Bulimia is characterised by periods of excessive eating followed by ‘purging’ (vomiting, taking laxatives, or periods of not eating anything) to ensure that no weight gain occurs. These ‘binge-purge’ cycles often occur as a way to cope with stress and emotional problems, and soon become an obsession that is hard to break free from.

Many people with bulimia suffer from other mental health disorders. A recent study in the US showed that around half of all patients diagnosed with binge eating disorders such as bulimia have a history of depression. Also, suffering from bulimia may cause depression and other mental disorders to manifest. Low self esteem, stress and social pressures to be slim may also cause the onset of bulimia.

Bulimia is a mental health disorder but it causes physical health problems too. These may include teeth and gum problems, osteoporosis, chemical imbalances, bowel problems (due to excessive use of laxatives), an abnormal heartbeat and tearing of the oesophagus. Left untreated, these problems can become serious and even life threatening.

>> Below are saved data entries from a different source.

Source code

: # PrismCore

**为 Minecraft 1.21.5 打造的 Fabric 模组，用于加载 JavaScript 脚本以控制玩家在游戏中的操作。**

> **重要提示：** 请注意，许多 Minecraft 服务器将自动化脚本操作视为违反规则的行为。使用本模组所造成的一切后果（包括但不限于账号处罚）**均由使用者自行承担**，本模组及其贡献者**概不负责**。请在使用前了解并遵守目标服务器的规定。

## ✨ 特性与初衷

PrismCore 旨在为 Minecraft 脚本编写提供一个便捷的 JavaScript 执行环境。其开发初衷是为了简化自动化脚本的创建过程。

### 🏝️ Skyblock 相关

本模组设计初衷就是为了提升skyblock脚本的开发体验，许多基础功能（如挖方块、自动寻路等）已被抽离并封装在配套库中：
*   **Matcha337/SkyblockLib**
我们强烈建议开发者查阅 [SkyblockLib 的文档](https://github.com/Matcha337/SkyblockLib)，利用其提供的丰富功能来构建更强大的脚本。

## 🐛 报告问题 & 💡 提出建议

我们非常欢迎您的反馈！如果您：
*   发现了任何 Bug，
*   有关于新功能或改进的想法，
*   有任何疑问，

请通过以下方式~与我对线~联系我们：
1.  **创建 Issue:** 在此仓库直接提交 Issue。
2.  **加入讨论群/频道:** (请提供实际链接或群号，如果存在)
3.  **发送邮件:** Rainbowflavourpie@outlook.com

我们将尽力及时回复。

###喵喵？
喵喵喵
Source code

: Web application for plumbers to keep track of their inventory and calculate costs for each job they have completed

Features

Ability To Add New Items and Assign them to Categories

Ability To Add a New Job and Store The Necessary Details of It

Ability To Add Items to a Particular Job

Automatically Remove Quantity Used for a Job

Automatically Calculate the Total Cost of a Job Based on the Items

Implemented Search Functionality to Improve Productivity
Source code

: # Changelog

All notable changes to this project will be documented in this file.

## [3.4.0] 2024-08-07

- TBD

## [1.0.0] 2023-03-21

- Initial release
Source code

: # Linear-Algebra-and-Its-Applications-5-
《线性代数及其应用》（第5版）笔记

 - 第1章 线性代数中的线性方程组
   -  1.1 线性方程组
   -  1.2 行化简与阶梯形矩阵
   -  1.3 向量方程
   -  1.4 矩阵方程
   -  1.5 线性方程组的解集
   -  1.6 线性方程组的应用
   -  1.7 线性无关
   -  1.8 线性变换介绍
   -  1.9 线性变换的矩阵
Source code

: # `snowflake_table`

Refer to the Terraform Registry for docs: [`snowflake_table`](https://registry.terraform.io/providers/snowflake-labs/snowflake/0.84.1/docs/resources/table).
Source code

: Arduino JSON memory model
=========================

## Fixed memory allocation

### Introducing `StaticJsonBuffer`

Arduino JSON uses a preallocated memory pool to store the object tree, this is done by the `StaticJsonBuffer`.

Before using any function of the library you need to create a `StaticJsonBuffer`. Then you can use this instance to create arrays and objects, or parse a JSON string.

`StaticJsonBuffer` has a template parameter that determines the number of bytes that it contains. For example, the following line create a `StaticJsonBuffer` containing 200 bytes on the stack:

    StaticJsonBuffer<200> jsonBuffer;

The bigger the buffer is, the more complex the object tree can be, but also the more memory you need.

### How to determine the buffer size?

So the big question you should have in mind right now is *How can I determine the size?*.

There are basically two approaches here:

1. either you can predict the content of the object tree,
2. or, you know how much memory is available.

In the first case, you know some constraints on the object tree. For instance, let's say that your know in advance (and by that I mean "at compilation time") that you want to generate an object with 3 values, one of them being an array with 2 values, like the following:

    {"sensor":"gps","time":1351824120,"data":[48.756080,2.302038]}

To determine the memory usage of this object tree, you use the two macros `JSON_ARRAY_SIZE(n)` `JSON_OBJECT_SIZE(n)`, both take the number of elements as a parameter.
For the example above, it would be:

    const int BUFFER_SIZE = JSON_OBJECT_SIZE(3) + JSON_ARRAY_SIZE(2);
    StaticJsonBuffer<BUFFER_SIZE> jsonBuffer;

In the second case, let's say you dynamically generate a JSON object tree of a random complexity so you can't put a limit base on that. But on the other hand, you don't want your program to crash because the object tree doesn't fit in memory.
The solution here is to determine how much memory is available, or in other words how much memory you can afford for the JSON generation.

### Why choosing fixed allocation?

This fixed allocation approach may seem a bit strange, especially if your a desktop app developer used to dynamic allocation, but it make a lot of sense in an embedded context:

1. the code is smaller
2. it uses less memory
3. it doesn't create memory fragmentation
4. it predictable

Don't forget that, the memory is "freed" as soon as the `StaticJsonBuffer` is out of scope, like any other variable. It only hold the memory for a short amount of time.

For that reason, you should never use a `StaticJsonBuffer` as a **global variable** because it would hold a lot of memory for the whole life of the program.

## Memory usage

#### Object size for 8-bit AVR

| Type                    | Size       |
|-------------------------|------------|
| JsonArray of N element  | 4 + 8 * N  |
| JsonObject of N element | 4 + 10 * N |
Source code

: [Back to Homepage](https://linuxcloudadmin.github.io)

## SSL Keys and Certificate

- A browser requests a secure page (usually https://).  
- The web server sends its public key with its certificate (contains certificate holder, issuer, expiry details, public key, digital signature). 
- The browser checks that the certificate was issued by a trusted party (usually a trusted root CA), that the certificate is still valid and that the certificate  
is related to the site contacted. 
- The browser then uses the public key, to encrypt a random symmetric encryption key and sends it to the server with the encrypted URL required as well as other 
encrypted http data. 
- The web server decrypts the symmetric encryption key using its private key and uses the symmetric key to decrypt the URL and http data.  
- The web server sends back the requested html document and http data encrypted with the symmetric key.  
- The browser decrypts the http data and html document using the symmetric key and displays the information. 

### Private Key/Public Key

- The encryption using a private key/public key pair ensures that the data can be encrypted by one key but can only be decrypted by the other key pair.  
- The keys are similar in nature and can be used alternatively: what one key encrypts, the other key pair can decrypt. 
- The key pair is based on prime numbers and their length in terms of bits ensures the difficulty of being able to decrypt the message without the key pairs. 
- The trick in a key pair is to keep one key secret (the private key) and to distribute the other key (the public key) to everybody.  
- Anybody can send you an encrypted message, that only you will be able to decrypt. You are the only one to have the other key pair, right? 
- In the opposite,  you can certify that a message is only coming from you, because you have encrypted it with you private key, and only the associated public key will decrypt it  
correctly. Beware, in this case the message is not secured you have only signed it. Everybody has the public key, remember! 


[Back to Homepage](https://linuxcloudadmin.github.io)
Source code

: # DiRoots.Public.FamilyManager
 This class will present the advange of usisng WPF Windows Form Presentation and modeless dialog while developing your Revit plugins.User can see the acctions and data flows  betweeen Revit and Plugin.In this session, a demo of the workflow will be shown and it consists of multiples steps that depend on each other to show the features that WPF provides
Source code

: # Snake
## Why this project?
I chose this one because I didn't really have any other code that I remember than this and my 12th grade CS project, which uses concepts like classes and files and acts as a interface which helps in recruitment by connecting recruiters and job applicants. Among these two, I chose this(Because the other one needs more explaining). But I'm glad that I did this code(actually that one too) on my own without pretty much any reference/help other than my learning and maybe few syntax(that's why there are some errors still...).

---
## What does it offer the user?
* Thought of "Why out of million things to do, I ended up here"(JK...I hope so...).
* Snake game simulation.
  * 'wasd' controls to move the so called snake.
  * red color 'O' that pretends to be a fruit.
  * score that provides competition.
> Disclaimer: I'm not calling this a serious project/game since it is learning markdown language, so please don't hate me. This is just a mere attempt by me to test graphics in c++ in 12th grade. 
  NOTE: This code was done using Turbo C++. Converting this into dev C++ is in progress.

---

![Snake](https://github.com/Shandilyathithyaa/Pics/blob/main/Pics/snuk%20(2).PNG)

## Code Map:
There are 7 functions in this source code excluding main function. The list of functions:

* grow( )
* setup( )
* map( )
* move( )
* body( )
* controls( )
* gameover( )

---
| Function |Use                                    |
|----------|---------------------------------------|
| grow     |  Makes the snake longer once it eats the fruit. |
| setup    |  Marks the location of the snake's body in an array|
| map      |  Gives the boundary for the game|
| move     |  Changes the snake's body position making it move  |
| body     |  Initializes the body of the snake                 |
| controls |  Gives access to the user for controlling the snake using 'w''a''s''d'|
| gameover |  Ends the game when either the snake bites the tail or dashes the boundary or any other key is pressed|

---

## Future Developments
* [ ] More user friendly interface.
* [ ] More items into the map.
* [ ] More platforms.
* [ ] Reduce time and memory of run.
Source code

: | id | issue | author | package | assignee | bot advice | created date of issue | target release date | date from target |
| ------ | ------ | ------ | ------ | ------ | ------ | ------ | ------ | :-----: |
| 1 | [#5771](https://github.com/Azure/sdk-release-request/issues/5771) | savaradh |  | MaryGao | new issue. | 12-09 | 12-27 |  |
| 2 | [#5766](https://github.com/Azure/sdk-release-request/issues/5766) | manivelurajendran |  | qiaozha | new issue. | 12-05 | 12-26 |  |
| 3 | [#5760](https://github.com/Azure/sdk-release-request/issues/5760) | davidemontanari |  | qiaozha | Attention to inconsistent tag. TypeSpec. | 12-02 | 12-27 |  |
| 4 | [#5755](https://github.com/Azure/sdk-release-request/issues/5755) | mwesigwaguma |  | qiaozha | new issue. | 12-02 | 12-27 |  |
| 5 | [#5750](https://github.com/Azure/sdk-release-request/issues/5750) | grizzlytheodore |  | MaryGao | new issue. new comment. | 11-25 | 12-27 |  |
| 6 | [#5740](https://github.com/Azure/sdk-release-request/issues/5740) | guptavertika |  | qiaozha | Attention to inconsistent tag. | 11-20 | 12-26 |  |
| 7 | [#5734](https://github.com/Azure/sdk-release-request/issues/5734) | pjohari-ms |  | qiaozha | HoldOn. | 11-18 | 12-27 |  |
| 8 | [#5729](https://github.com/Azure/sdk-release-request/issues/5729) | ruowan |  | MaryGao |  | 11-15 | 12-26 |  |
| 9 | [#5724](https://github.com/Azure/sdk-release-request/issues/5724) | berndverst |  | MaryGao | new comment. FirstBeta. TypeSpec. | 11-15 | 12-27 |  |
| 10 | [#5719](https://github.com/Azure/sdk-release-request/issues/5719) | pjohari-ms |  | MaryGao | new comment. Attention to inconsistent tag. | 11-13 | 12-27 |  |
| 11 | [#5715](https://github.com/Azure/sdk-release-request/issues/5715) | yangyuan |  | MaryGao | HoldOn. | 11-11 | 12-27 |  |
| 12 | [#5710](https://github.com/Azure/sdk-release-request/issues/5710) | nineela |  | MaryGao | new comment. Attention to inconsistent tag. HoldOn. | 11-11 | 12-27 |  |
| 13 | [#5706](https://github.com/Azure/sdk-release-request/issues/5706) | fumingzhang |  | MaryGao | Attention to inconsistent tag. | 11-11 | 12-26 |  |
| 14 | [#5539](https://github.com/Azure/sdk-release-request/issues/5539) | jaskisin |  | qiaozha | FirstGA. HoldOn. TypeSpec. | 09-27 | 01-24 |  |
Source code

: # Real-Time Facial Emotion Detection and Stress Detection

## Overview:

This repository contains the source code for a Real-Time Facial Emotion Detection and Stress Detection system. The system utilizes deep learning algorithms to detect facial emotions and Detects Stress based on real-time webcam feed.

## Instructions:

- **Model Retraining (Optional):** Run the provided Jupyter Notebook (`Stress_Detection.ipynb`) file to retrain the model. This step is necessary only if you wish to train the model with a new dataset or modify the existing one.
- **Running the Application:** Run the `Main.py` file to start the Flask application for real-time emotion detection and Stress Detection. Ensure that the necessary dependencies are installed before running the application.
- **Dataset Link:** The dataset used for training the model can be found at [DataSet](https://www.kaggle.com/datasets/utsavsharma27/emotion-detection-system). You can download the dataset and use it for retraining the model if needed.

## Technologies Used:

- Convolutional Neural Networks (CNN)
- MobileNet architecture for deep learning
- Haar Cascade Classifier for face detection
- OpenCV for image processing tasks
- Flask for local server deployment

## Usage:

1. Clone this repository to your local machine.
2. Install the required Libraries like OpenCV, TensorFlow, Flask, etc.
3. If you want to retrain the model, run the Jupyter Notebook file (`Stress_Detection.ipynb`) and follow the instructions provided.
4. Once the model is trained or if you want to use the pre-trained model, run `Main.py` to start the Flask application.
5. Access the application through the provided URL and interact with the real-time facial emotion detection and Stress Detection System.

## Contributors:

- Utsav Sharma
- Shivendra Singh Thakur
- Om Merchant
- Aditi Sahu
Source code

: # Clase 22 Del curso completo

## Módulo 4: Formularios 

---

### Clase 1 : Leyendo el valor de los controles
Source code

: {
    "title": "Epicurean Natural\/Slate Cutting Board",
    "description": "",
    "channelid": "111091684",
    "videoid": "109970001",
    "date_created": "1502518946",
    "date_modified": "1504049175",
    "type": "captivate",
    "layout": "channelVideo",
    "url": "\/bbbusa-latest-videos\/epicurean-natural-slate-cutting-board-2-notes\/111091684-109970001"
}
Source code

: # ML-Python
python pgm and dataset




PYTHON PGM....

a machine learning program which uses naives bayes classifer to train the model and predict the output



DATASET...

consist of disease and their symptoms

Although the risk of death of bulimia sufferers is lower than that of anorexia suffers, people with bulimia may still die from complications linked to the disease. It is mainly women who suffer from bulimia, although the number of cases seen in men has steadily risen over the years.

The onset of bulimia is usually triggered by stressful life events or transitions, like going through a bad breakup or leaving for university, and it becomes a negative coping mechanism.

Interestingly, the average onset of bulimia nervosa occurs at 18-19 years old – the age of most first year students. Statistics show that 1 in 20 female university students in the UK suffers from bulimia. This is perhaps not surprising, given how stressful university life can be, but is a worryingly high percentage, and means that there are a lot of university students who need help.

If you are suffering from bulimia nervosa (or know someone who is), it’s important to get help as soon as possible. Admitting that you have a problem is the first step. Talking to someone, a trusted friend perhaps, about your problem is also a good idea – they can support you in getting help. It is also imperative that you seek professional help to regain healthy attitudes to food and eating.

Although a lot of progress has been made in understanding bulimia nervosa in recent years, there is still much that needs to be understood. The fact that 5 out of 10 sufferers of bulimia are still not completely healthy 10 years after diagnosis means that work needs to be done to formulate more effective treatment plans for this eating disorder.